**Required action:** For this exercise, reproduce the records exactly as they stand and do not carry any images over.
************
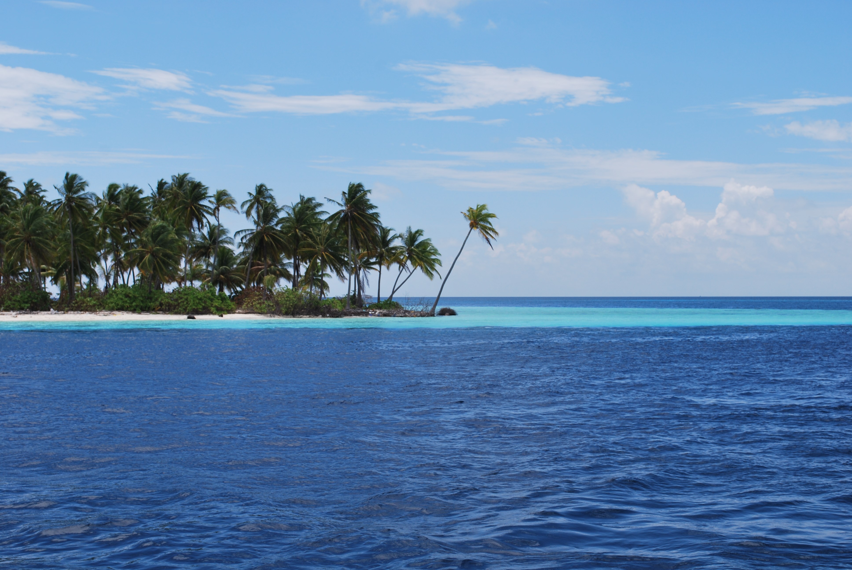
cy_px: 285
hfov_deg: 35.0
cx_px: 426
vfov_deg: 23.8
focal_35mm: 57
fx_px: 1351
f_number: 9
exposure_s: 1/320
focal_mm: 38
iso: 100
************
**Exercise result:**
cy_px: 285
hfov_deg: 35.0
cx_px: 426
vfov_deg: 23.8
focal_35mm: 57
fx_px: 1351
f_number: 9
exposure_s: 1/320
focal_mm: 38
iso: 100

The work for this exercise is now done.